Bond hedging: China must be bolder

Opening access to bond futures market for foreigners could give big boost to China govvies market

Beijing needs to be bolder in reform of its bond market if widespread acceptance of Chinese government bonds (CGBs) as collateral is to really take hold.

It is true foreign appetite for CGBs doesn’t appear to be waning; overseas holdings of the instruments reached a record $340 billion at the end of August, according to data from the China Central Depository & Clearing.

But much of this increase is a reflection of the times in which we live: the yield on a 10-year US treasury bond is currently 1.25%, compared with 2.8% for a 10-year CGB, according to data from Bloomberg.

For this trend to be sustained in the future, Chinese authorities need to be prepared to hand foreigners a better way of managing interest rate risk.

While it is possible to hedge using onshore interest rate swaps, the market is only really liquid up to about three or five years. What international investors really want is the ability to access the bond futures market. But for now, they can’t.

With money still pouring into China’s fixed income market, now would be the ideal time to doff the cap to foreigners and give them what they want. But this isn’t as easy as it sounds. Folk in the upper echelons of the regime have long memories.

In 1995, following a bond trading scandal that brought down the biggest securities firm in the country, Shanghai Wanguo Securities, responsibility for the bond market was dialled all the way up to the highest authority in the land, the State Council. It has never come back down.

This has hampered reforms and, for a quarter of a century, the country’s banks have not been able to trade bond futures.

It looked as though this might have been about to change in February last year, when authorities did finally reopen the bond futures market for local players. But two months later they lost their nerve as a $1 billion trading failure (unrelated to the reforms) hit the Bank of China. They wrote to the major banks advising them not to trade bond futures.

If the authorities are so jittery about allowing domestic firms to play in the market, it doesn’t seem terribly likely that they’re about to start letting foreigners, over whom they have even less control, in.

Global interest in Chinese bonds is not about to disappear, but Beijing should be careful not to miss the opportunity that current buoyancy in the markets affords: to push ahead with those reforms it has been putting off for decades

The need for foreigners to effectively manage yield curve risk was brought into sharp relief in late July, when news of new regulatory crackdowns on private tutoring companies sparked a sell-off in Chinese stocks. Foreign investors in Chinese bonds were
also spooked.

As positions were liquidated, the yield on the benchmark 10-year CGB increased by seven basis points to 2.94%, its largest single-day move in more than a year.

While the panic was short-lived, by the following day aggressive buying onshore and opportunistic punts from global investors had almost completely reversed the movement – the incident does underscore the kind of volatility investors are likely to encounter in the renminbi bond market.

Global interest in Chinese bonds is not about to disappear, but Beijing should be careful not to miss the opportunity that current buoyancy in the markets affords: to push ahead with those reforms it has been putting off for decades.
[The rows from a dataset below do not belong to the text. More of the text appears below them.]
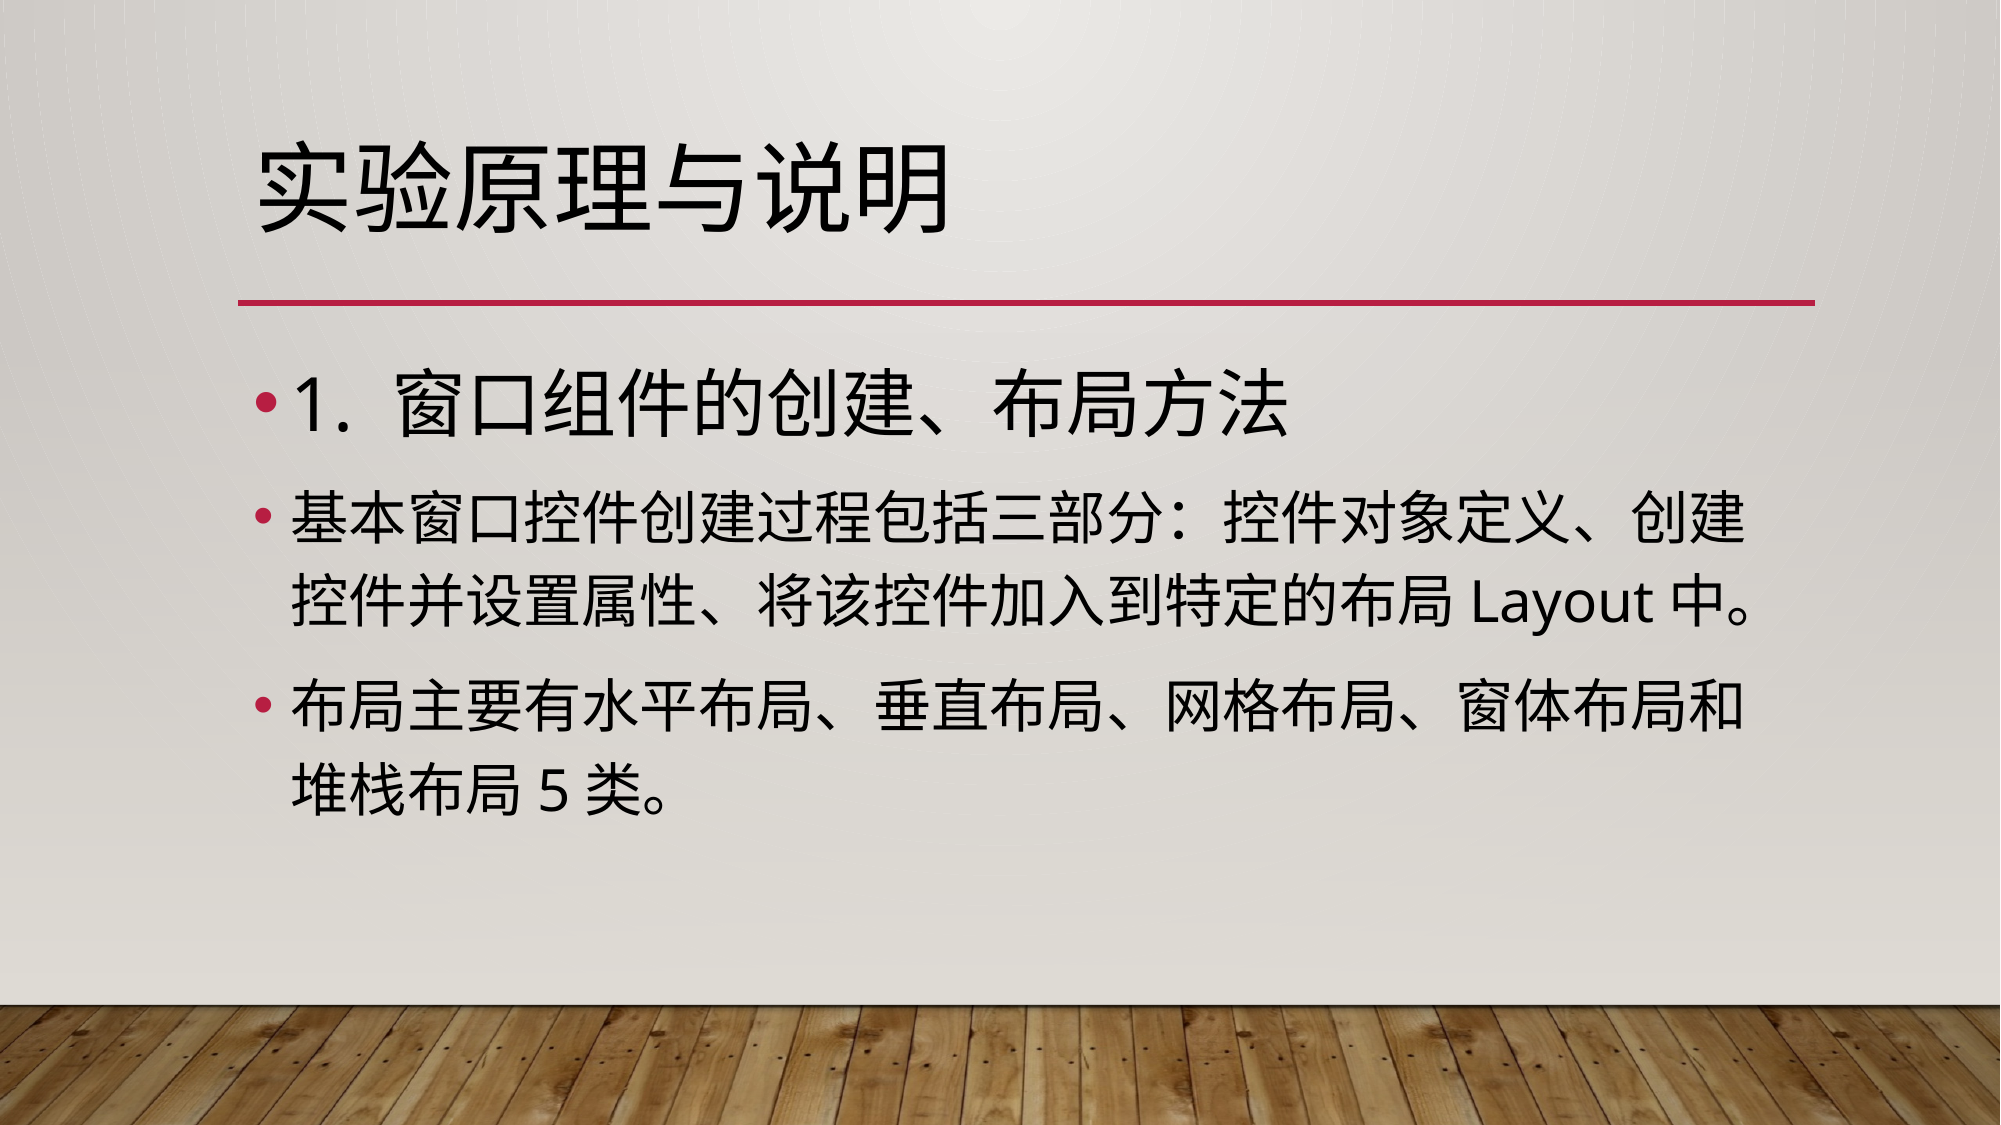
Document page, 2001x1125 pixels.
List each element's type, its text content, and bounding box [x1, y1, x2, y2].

title 实验原理与说明 [238, 131, 1814, 305]
picture [0, 1005, 2000, 1125]
list 1. 窗口组件的创建、布局方法 基本窗口控件创建过程包括三部分：控件对象定义、创建控件并设置属性、将该控件加入到特定的布局Layout中。 布局主要有水平布局、垂直布局、网格布局、窗体布局和堆栈布局5类。 [238, 330, 1814, 897]
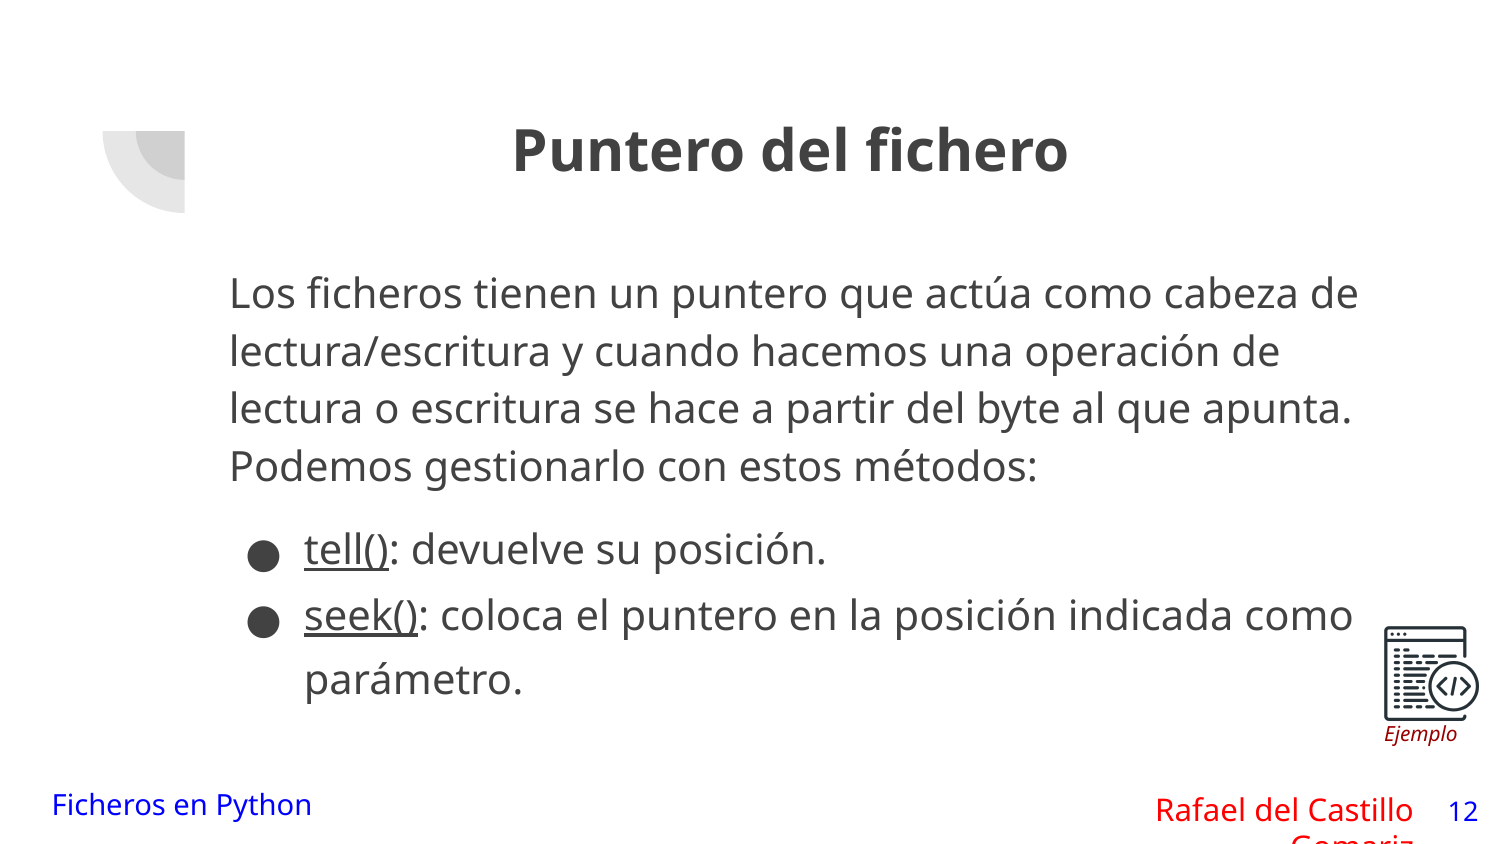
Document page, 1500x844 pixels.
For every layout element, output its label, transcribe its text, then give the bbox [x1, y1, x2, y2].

title Puntero del fichero [213, 98, 1368, 244]
list Los ficheros tienen un puntero que actúa como cabeza de lectura/escritura y cuando hacemos una operación de lectura o escritura se hace a partir del byte al que apunta. Podemos gestionarlo con estos métodos: tell(): devuelve su posición. seek(): coloca el puntero en la posición indicada como parámetro. [213, 244, 1388, 769]
text_box Ejemplo [1369, 706, 1500, 734]
picture [1381, 623, 1483, 725]
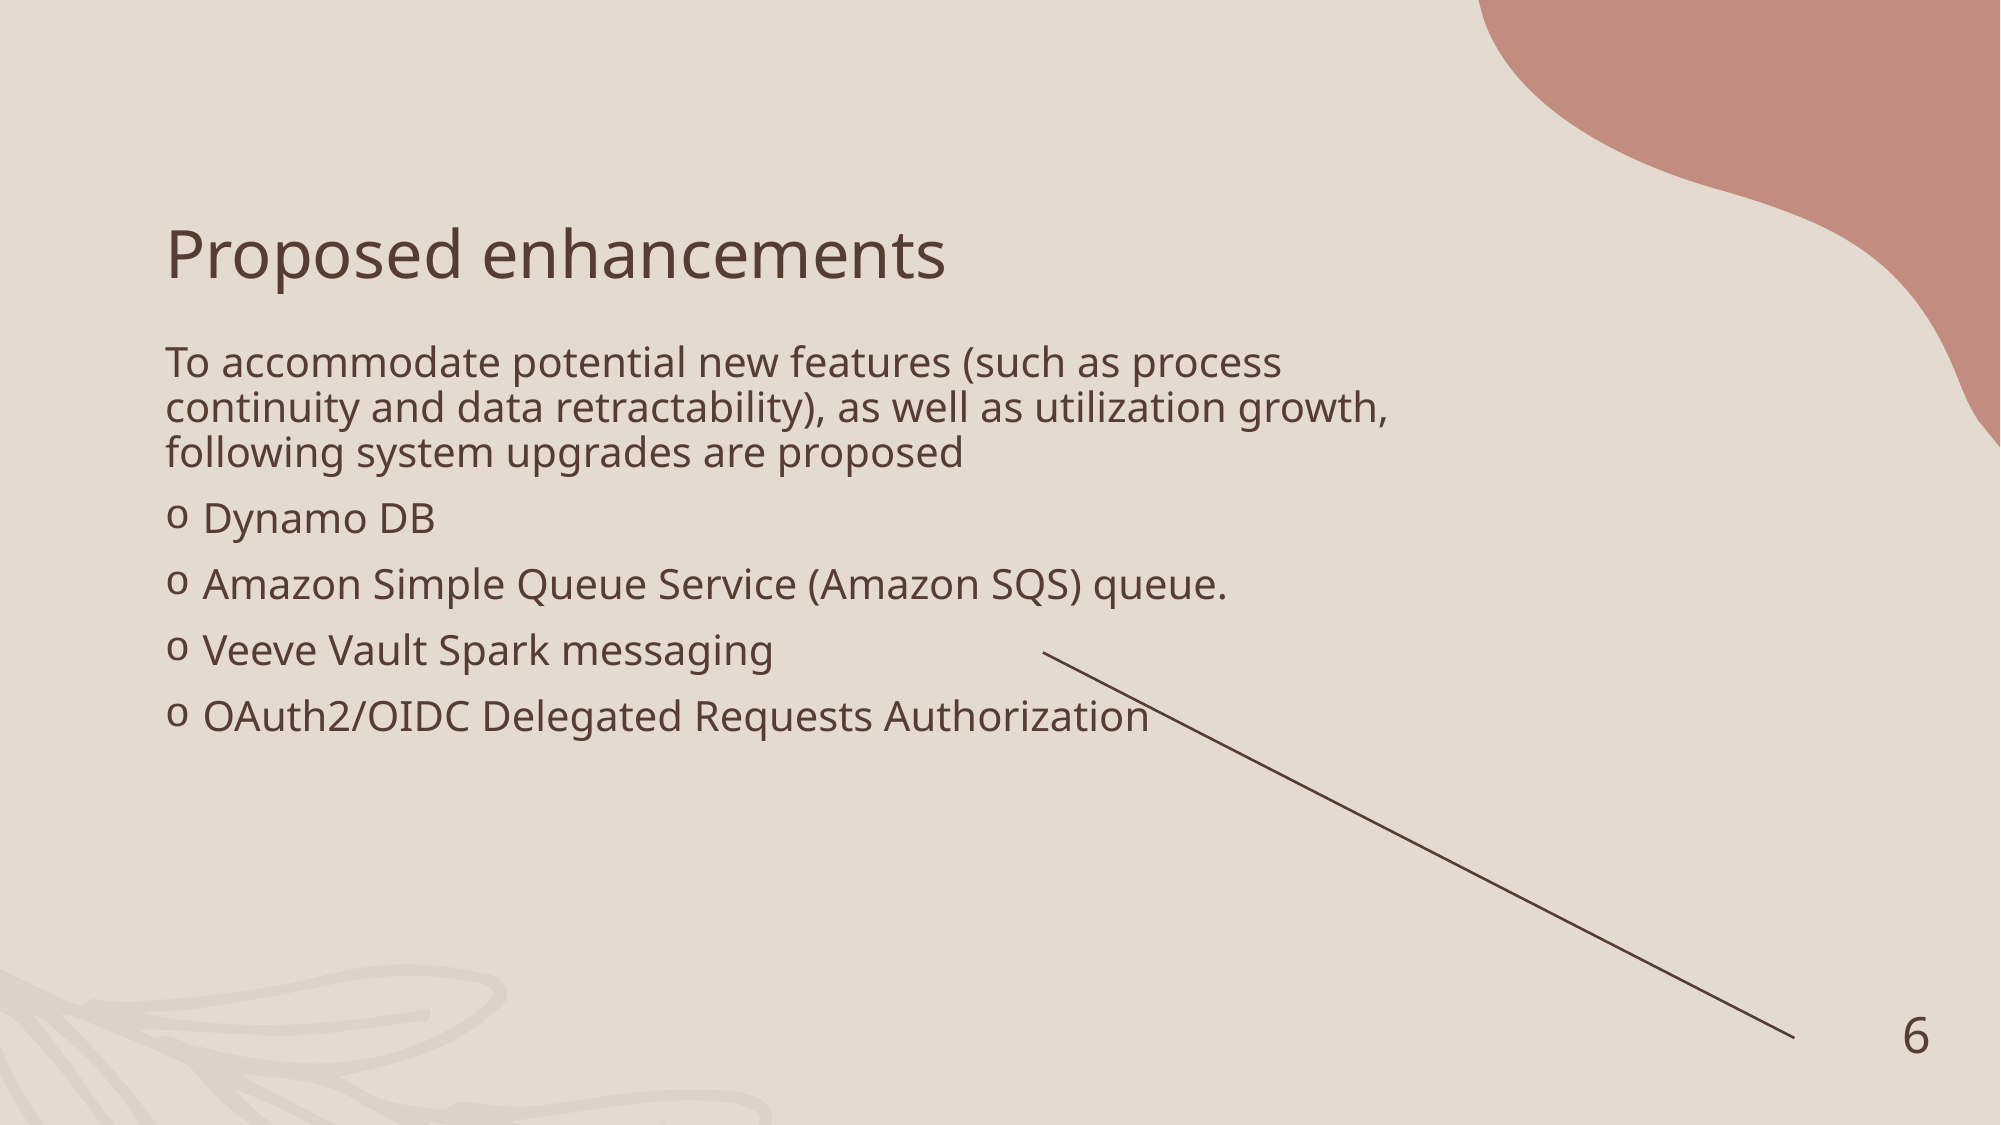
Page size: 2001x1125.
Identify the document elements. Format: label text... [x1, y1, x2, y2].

list To accommodate potential new features (such as process continuity and data retractability), as well as utilization growth, following system upgrades are proposed Dynamo DB Amazon Simple Queue Service (Amazon SQS) queue. Veeve Vault Spark messaging OAuth2/OIDC Delegated Requests Authorization [150, 334, 1458, 995]
slide_number 6 [1862, 964, 1971, 1112]
title Proposed enhancements [150, 149, 1850, 300]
This would give a further boost to growth of the country’s bond market. But even more importantly – at least from a risk management  point of view – it will give foreign institutions a greater reason to accept CGBs as collateral.

In September, a number of Chinese securities houses and other financial entities came in scope for posting initial margin, under the fifth wave of the global rules. It would be much better for them if they could post CGBs rather than, for example, US Treasuries, which they might not naturally have on their balance sheet.

But any foreign firm – or regulator – that is happy for derivatives trades to be backed by CGBs needs to think carefully about how the yield curve risk should be managed.

Beijing would do well to think about that, too.